# Problem details
Please copy out every line of the data below, word for word.

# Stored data
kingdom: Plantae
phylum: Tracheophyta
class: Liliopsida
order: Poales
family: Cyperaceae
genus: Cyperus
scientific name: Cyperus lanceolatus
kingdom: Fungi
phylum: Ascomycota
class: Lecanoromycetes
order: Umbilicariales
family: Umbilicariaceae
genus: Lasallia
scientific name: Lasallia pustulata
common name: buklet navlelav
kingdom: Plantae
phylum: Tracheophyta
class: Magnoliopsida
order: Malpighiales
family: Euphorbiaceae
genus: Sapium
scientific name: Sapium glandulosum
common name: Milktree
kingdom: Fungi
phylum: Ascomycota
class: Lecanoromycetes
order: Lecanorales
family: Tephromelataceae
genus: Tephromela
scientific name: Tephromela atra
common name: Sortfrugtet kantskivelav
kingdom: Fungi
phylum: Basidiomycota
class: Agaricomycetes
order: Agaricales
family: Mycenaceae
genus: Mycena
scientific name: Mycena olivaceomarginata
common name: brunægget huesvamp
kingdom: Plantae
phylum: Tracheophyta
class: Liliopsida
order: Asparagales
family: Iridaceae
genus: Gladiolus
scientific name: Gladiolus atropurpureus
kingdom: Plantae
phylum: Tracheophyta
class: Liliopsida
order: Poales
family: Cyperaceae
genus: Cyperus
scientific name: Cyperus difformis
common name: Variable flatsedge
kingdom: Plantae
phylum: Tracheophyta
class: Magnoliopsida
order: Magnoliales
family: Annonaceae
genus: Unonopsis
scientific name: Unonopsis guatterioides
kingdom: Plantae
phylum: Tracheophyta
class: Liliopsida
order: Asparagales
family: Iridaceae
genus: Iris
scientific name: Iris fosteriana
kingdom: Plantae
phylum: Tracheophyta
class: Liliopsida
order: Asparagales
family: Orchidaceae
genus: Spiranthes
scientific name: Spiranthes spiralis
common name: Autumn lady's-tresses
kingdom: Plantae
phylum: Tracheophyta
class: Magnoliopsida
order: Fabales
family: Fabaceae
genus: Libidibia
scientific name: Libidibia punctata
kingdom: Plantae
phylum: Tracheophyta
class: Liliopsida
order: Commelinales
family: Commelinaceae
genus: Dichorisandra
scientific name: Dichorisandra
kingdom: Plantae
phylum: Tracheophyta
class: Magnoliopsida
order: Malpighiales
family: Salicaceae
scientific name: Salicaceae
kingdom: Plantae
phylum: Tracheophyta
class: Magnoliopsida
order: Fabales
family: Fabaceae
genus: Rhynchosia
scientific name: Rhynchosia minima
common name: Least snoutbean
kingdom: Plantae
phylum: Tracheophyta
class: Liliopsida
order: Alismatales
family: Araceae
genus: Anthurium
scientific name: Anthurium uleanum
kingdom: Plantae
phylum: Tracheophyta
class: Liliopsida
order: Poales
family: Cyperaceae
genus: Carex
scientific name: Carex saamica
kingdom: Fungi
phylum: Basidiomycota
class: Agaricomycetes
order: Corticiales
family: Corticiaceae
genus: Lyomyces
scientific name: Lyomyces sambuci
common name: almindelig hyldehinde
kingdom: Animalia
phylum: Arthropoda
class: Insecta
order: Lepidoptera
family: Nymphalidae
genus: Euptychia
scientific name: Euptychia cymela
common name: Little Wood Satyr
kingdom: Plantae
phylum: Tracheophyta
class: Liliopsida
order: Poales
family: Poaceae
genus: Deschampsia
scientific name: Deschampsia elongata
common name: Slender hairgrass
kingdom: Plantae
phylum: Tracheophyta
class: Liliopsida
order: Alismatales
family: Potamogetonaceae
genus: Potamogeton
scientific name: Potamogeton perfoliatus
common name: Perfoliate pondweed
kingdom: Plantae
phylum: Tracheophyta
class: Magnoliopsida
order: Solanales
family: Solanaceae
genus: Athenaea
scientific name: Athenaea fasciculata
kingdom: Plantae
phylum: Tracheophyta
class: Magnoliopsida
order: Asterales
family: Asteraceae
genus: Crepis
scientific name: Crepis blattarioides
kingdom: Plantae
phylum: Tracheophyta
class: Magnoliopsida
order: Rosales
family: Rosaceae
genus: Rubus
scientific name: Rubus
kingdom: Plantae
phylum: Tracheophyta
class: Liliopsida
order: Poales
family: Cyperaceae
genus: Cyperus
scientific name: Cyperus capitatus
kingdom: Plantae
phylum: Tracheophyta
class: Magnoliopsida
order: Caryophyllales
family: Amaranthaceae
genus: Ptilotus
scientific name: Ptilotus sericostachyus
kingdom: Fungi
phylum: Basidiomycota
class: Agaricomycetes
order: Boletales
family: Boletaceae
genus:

# Right answer
kingdom: Plantae
phylum: Tracheophyta
class: Liliopsida
order: Poales
family: Cyperaceae
genus: Cyperus
scientific name: Cyperus lanceolatus
kingdom: Fungi
phylum: Ascomycota
class: Lecanoromycetes
order: Umbilicariales
family: Umbilicariaceae
genus: Lasallia
scientific name: Lasallia pustulata
common name: buklet navlelav
kingdom: Plantae
phylum: Tracheophyta
class: Magnoliopsida
order: Malpighiales
family: Euphorbiaceae
genus: Sapium
scientific name: Sapium glandulosum
common name: Milktree
kingdom: Fungi
phylum: Ascomycota
class: Lecanoromycetes
order: Lecanorales
family: Tephromelataceae
genus: Tephromela
scientific name: Tephromela atra
common name: Sortfrugtet kantskivelav
kingdom: Fungi
phylum: Basidiomycota
class: Agaricomycetes
order: Agaricales
family: Mycenaceae
genus: Mycena
scientific name: Mycena olivaceomarginata
common name: brunægget huesvamp
kingdom: Plantae
phylum: Tracheophyta
class: Liliopsida
order: Asparagales
family: Iridaceae
genus: Gladiolus
scientific name: Gladiolus atropurpureus
kingdom: Plantae
phylum: Tracheophyta
class: Liliopsida
order: Poales
family: Cyperaceae
genus: Cyperus
scientific name: Cyperus difformis
common name: Variable flatsedge
kingdom: Plantae
phylum: Tracheophyta
class: Magnoliopsida
order: Magnoliales
family: Annonaceae
genus: Unonopsis
scientific name: Unonopsis guatterioides
kingdom: Plantae
phylum: Tracheophyta
class: Liliopsida
order: Asparagales
family: Iridaceae
genus: Iris
scientific name: Iris fosteriana
kingdom: Plantae
phylum: Tracheophyta
class: Liliopsida
order: Asparagales
family: Orchidaceae
genus: Spiranthes
scientific name: Spiranthes spiralis
common name: Autumn lady's-tresses
kingdom: Plantae
phylum: Tracheophyta
class: Magnoliopsida
order: Fabales
family: Fabaceae
genus: Libidibia
scientific name: Libidibia punctata
kingdom: Plantae
phylum: Tracheophyta
class: Liliopsida
order: Commelinales
family: Commelinaceae
genus: Dichorisandra
scientific name: Dichorisandra
kingdom: Plantae
phylum: Tracheophyta
class: Magnoliopsida
order: Malpighiales
family: Salicaceae
scientific name: Salicaceae
kingdom: Plantae
phylum: Tracheophyta
class: Magnoliopsida
order: Fabales
family: Fabaceae
genus: Rhynchosia
scientific name: Rhynchosia minima
common name: Least snoutbean
kingdom: Plantae
phylum: Tracheophyta
class: Liliopsida
order: Alismatales
family: Araceae
genus: Anthurium
scientific name: Anthurium uleanum
kingdom: Plantae
phylum: Tracheophyta
class: Liliopsida
order: Poales
family: Cyperaceae
genus: Carex
scientific name: Carex saamica
kingdom: Fungi
phylum: Basidiomycota
class: Agaricomycetes
order: Corticiales
family: Corticiaceae
genus: Lyomyces
scientific name: Lyomyces sambuci
common name: almindelig hyldehinde
kingdom: Animalia
phylum: Arthropoda
class: Insecta
order: Lepidoptera
family: Nymphalidae
genus: Euptychia
scientific name: Euptychia cymela
common name: Little Wood Satyr
kingdom: Plantae
phylum: Tracheophyta
class: Liliopsida
order: Poales
family: Poaceae
genus: Deschampsia
scientific name: Deschampsia elongata
common name: Slender hairgrass
kingdom: Plantae
phylum: Tracheophyta
class: Liliopsida
order: Alismatales
family: Potamogetonaceae
genus: Potamogeton
scientific name: Potamogeton perfoliatus
common name: Perfoliate pondweed
kingdom: Plantae
phylum: Tracheophyta
class: Magnoliopsida
order: Solanales
family: Solanaceae
genus: Athenaea
scientific name: Athenaea fasciculata
kingdom: Plantae
phylum: Tracheophyta
class: Magnoliopsida
order: Asterales
family: Asteraceae
genus: Crepis
scientific name: Crepis blattarioides
kingdom: Plantae
phylum: Tracheophyta
class: Magnoliopsida
order: Rosales
family: Rosaceae
genus: Rubus
scientific name: Rubus
kingdom: Plantae
phylum: Tracheophyta
class: Liliopsida
order: Poales
family: Cyperaceae
genus: Cyperus
scientific name: Cyperus capitatus
kingdom: Plantae
phylum: Tracheophyta
class: Magnoliopsida
order: Caryophyllales
family: Amaranthaceae
genus: Ptilotus
scientific name: Ptilotus sericostachyus
kingdom: Fungi
phylum: Basidiomycota
class: Agaricomycetes
order: Boletales
family: Boletaceae
genus:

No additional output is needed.